#### [Extracted page text data]
'''

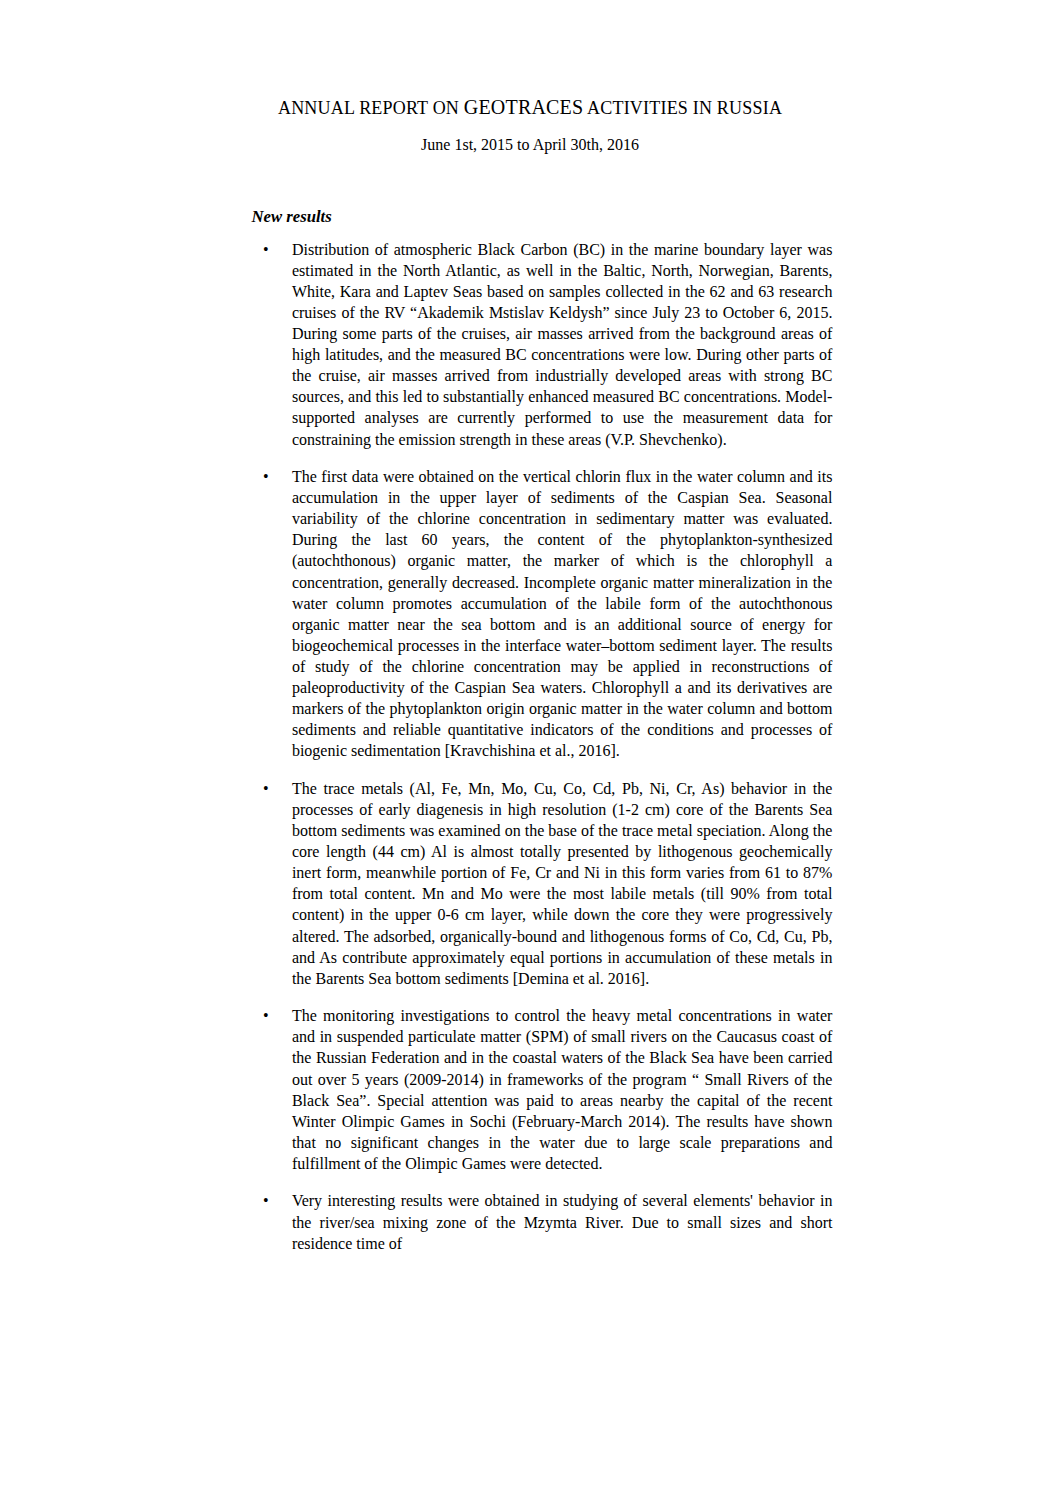ANNUAL REPORT ON GEOTRACES ACTIVITIES IN RUSSIA
June 1st, 2015 to April 30th, 2016
New results
Distribution of atmospheric Black Carbon (BC) in the marine boundary layer was estimated in the North Atlantic, as well in the Baltic, North, Norwegian, Barents, White, Kara and Laptev Seas based on samples collected in the 62 and 63 research cruises of the RV “Akademik Mstislav Keldysh” since July 23 to October 6, 2015. During some parts of the cruises, air masses arrived from the background areas of high latitudes, and the measured BC concentrations were low. During other parts of the cruise, air masses arrived from industrially developed areas with strong BC sources, and this led to substantially enhanced measured BC concentrations. Model-supported analyses are currently performed to use the measurement data for constraining the emission strength in these areas (V.P. Shevchenko).
The first data were obtained on the vertical chlorin flux in the water column and its accumulation in the upper layer of sediments of the Caspian Sea. Seasonal variability of the chlorine concentration in sedimentary matter was evaluated. During the last 60 years, the content of the phytoplankton-synthesized (autochthonous) organic matter, the marker of which is the chlorophyll a concentration, generally decreased. Incomplete organic matter mineralization in the water column promotes accumulation of the labile form of the autochthonous organic matter near the sea bottom and is an additional source of energy for biogeochemical processes in the interface water–bottom sediment layer. The results of study of the chlorine concentration may be applied in reconstructions of paleoproductivity of the Caspian Sea waters. Chlorophyll a and its derivatives are markers of the phytoplankton origin organic matter in the water column and bottom sediments and reliable quantitative indicators of the conditions and processes of biogenic sedimentation [Kravchishina et al., 2016].
The trace metals (Al, Fe, Mn, Mo, Cu, Co, Cd, Pb, Ni, Cr, As) behavior in the processes of early diagenesis in high resolution (1-2 cm) core of the Barents Sea bottom sediments was examined on the base of the trace metal speciation. Along the core length (44 cm) Al is almost totally presented by lithogenous geochemically inert form, meanwhile portion of Fe, Cr and Ni in this form varies from 61 to 87% from total content. Mn and Mo were the most labile metals (till 90% from total content) in the upper 0-6 cm layer, while down the core they were progressively altered. The adsorbed, organically-bound and lithogenous forms of Co, Cd, Cu, Pb, and As contribute approximately equal portions in accumulation of these metals in the Barents Sea bottom sediments [Demina et al. 2016].
The monitoring investigations to control the heavy metal concentrations in water and in suspended particulate matter (SPM) of small rivers on the Caucasus coast of the Russian Federation and in the coastal waters of the Black Sea have been carried out over 5 years (2009-2014) in frameworks of the program “ Small Rivers of the Black Sea”. Special attention was paid to areas nearby the capital of the recent Winter Olimpic Games in Sochi (February-March 2014). The results have shown that no significant changes in the water due to large scale preparations and fulfillment of the Olimpic Games were detected.
Very interesting results were obtained in studying of several elements' behavior in the river/sea mixing zone of the Mzymta River. Due to small sizes and short residence time of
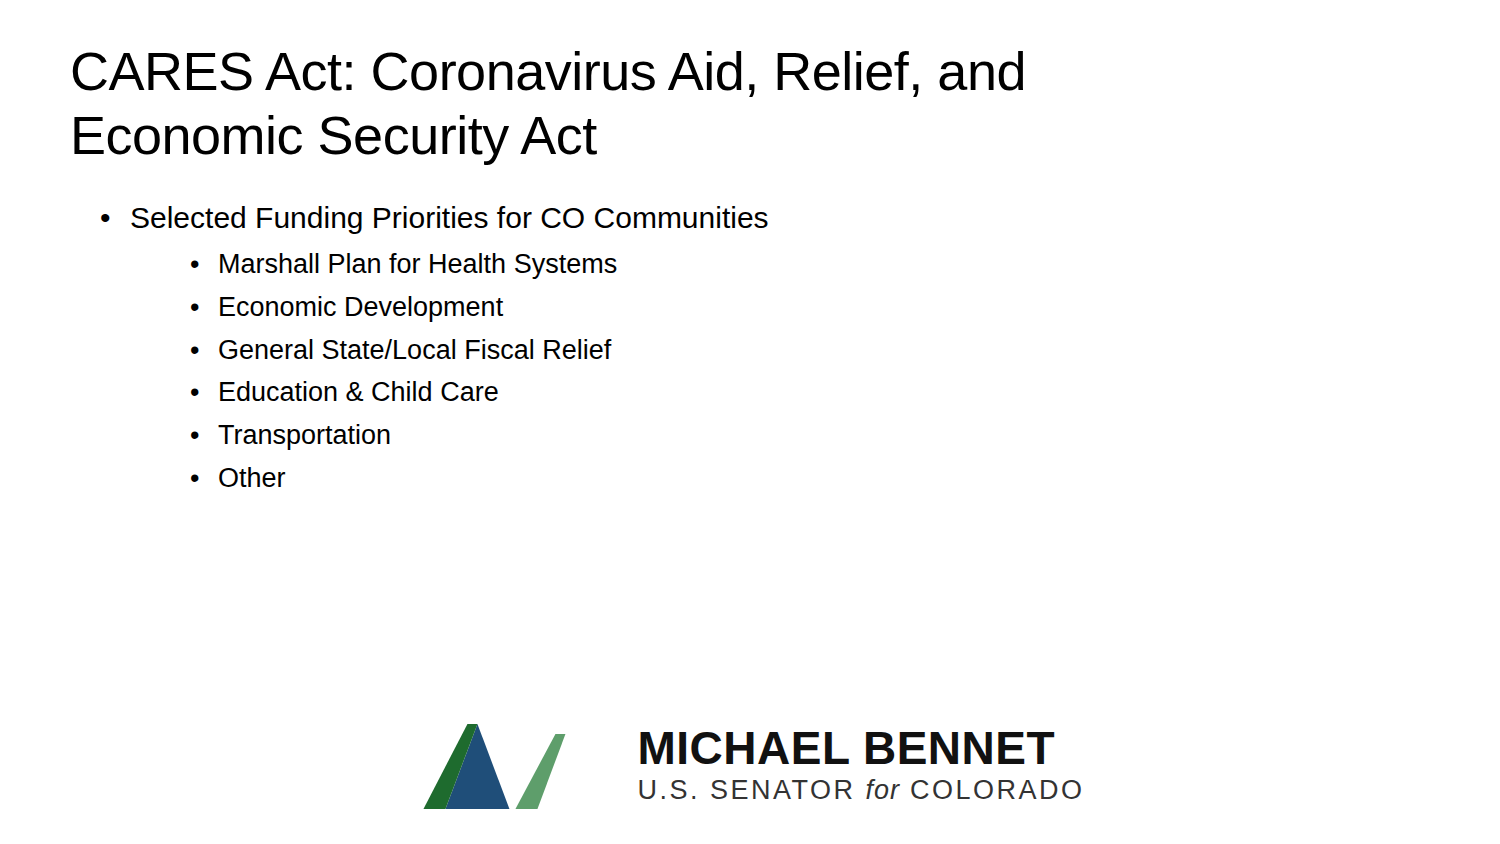CARES Act: Coronavirus Aid, Relief, and Economic Security Act
Selected Funding Priorities for CO Communities
Marshall Plan for Health Systems
Economic Development
General State/Local Fiscal Relief
Education & Child Care
Transportation
Other
MICHAEL BENNET U.S. SENATOR for COLORADO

'''

#### [Task statement]
Please give the number of lines in the data above where the word "Black" appears, and nothing besides.

#### [Solution for this task]
2